Online Payment Fraud Detection Using Machine Learning
In recent times, the trend of online payments is experiencing significant growth. This method offers buyers numerous benefits, including time savings and the convenience of not having to carry cash. However, these advantages come with potential downsides.
One major concern is the risk of fraud, which can occur with any payment application. Consequently, robust online payment fraud detection is essential to protect users and ensure trust in these systems.
This project uses various models to determine fraudulent transactions which can help online marchants and financial institutions who have become victims of fraud at one point or the order.
The data set possess the following features and their description;
- step: Indicates the unit of time for the transaction.
- type: Specifies the type of transaction conducted.
- amount: Represents the total amount of the transaction.
- name (Org): The account name of the sender initiating the transaction.
- oldbalance (Org): The sender's account balance before the transaction.
- newbalance (Org): The sender's account balance after the transaction.
- name (Dest): The account name of the recipient receiving the transaction.
- oldbalance (Dest): The recipient's account balance before the transaction.
- newbalance (Dest): The recipient's account balance after the transaction.

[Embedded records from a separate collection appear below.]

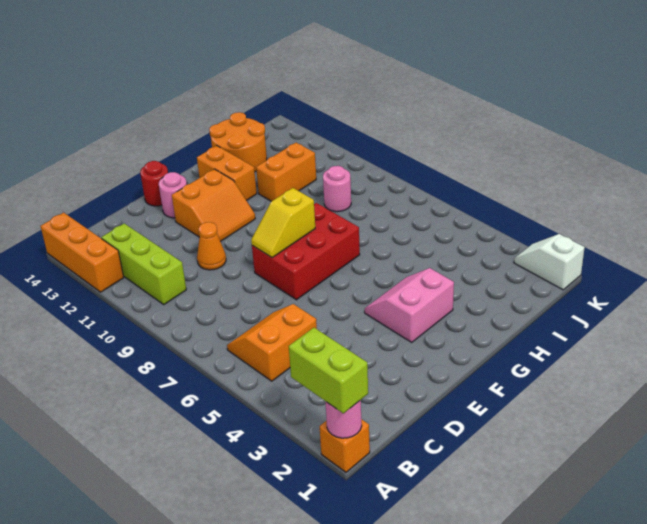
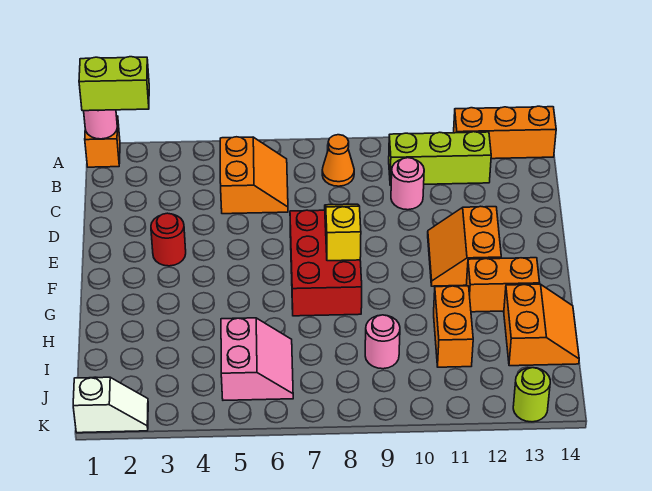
orange cone D10 level 1 -> orange cone B8 level 1
pink round brick E13 level 1 -> pink round brick C10 level 1
red round brick E14 level 1 -> red round brick E3 level 1
pink slope F3:G4 level 1 top 3 -> pink slope I5:J6 level 1 top 5
orange round brick H13:I14 level 1 -> orange slope H13:I14 level 1 top 13
none -> lime round brick K13 level 1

- isFraud: The target value to be predicted, indicating fraud status (0 for no fraud, 1 for fraud).
Given that the target value is a classification problem, the following models will be utilized:
- Logistic Regression: This model predicts the probability that a given data point belongs to a specific category.
- XGBClassifier: This refers to Gradient Boosted Decision Trees. In this algorithm, decision trees are created sequentially, with weights assigned to all independent variables, which are then used to make predictions.
- SVC (Support Vector Classification): SVC aims to identify a hyperplane in an N-dimensional space that distinctly classifies data points, providing outputs based on the nearest elements.
- Random Forest Classifier: This model constructs a collection of decision trees from a randomly selected subset of the training data. It then aggregates the votes from these decision trees to determine the final prediction.